China recently took a major decision, allowing all couples to have two children – a development, which has a close connection with the ageing population in the country. Of the total 1.355 billion population in China, more than 20 per cent is over 55 in age. It is said that by 2050, the number of Chinese senior citizens will equal Europe’s entire population and surpass Americans of all age groups. For this, China’s 36-year-old brutal one-child policy is held responsible. It is said that Chinese economy, which has slowed down currently, will bear the brunt of aging population in coming years. As per a rough estimate, China, which will pay hefty amount of its GDP on pension and health insurance of its retiring manpower in the next 7 to 10 years, may also lose much of its sheen as the world’s manufacturing hub because of its aging population. If a data from the U.S.-based Brookings Institute is to be believed, China already has 180 million people aged over 60, and it would reach 240 million by 2020 and 360 million by 2030. It is estimated that the population share of aged over 60 would reach 20 per cent by 2020 and 27 per cent by 2030. Seeing its far-reaching negative impact on the country’s economy and society as well, Beijing decided to do away with the norm, which was introduced in 1979 as a tool for population control and economic growth.

Due to the policy, it is said that as many as 400 million deaths of mostly female children occurred in the intervening years since it was launched. Couples who violated it underwent forced abortion and were subjected to punishment-from fines to the loss of employment. Contraception became mandatory for couples. Its side effects were also in galore. Like a typical Asian society where male is preferred to a girl child for a complex set of reasons, including family name, inheritance law and the responsibility of caring for old-age parents, many Chinese secretly undertook sex determination tests and aborted fetuses after finding them that of females or had them killed after birth. In some cases, parents would abandon their female babies in a busy market or street who, after being found by the police or individuals, were brought to orphanages or other social welfare institutes. In 1992, China formally opened its doors to international adoption.

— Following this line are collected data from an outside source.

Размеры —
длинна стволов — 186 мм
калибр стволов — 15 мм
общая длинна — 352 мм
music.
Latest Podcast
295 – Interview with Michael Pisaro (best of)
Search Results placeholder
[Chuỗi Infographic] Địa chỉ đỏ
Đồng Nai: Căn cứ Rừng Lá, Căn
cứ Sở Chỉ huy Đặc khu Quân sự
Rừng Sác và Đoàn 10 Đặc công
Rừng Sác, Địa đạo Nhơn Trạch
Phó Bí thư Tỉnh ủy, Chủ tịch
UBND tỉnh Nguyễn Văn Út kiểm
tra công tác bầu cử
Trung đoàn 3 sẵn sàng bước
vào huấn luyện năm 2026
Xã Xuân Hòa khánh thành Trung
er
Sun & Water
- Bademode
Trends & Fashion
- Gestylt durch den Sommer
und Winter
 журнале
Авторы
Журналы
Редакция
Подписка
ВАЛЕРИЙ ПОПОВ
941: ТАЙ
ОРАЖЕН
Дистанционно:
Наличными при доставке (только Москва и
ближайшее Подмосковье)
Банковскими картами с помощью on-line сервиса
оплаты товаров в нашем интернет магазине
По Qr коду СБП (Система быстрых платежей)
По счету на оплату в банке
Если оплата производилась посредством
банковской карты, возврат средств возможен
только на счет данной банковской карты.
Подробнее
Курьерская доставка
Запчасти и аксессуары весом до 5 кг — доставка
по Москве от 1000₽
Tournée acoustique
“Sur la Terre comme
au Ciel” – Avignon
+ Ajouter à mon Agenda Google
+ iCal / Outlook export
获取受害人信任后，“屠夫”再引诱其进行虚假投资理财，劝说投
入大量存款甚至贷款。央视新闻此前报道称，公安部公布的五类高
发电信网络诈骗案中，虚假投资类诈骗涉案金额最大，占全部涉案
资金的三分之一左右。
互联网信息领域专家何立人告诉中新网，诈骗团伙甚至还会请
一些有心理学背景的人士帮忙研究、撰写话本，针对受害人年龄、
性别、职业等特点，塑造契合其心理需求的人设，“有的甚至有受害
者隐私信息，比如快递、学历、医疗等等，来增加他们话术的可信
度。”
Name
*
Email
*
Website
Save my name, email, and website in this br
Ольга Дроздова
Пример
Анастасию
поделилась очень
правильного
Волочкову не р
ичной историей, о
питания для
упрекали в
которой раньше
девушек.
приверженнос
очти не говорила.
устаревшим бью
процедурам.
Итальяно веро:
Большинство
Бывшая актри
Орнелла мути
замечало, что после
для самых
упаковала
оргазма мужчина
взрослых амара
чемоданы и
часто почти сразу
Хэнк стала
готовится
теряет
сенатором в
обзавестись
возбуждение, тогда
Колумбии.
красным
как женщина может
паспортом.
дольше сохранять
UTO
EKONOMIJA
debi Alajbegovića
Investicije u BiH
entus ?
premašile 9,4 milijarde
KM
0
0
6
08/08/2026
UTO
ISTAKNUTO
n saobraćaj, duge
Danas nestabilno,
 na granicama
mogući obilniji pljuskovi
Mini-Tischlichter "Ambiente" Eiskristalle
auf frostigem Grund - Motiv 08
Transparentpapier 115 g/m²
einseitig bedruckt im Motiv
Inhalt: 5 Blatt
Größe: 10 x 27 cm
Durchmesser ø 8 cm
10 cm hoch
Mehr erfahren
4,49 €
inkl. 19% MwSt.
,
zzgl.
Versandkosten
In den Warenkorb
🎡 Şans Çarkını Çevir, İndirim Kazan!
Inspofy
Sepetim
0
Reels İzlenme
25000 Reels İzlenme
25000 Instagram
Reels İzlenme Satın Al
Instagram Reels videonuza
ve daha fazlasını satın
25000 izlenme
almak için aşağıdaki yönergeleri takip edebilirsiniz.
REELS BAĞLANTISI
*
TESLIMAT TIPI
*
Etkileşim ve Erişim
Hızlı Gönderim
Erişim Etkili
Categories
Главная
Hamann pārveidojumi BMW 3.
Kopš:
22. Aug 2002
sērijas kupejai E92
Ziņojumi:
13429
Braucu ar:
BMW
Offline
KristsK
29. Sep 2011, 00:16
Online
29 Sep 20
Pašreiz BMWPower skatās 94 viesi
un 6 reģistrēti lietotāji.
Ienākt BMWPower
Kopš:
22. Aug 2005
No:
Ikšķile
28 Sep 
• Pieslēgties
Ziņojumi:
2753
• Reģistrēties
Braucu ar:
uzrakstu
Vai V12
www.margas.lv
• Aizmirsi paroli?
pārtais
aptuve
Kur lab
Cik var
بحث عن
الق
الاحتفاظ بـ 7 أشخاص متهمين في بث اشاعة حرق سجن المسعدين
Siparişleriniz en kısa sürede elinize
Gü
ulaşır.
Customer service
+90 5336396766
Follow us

Since then, thousands of Chinese girl children have been adopted in the U.S. and several Western countries. But grotesqueness of one-child policy comes out open when Chinese parents do not find girls for the marriage of their sons. According to a data from the Chinese government, China had 33.8 million more males than females at the end of 2014. This has ushered in the most abnormal demographic changes in China. Scarcity of females has led to almost a complete disappearance of sisters, aunts and cousins from the Chinese society. For this, China’s Communist government is blamed as it backed the policy on the grounds that the population was too large and personal sacrifice was necessary for the common good. Experts say that to some extent, such stand has proved right for the country. For around three decades, it registered an average 10 per cent growth in economy; it replaced Japan to become the second economic power of the world after the U.S.; its economy is around $18 trillion, slightly higher than the International Monetary Fund; it has the world’s largest foreign reserves, which is around $3.557 trillion. But when the country is staring at economic slowdown and sees no reprieve from it in the next few years, its decision to rescind one-child policy is seen as a move taken in calculated manner. Yet, it is months from now when China will implement it. Chinese couples will, in fact, begin enjoying the relaxation from the draconian one-child policy from March next year.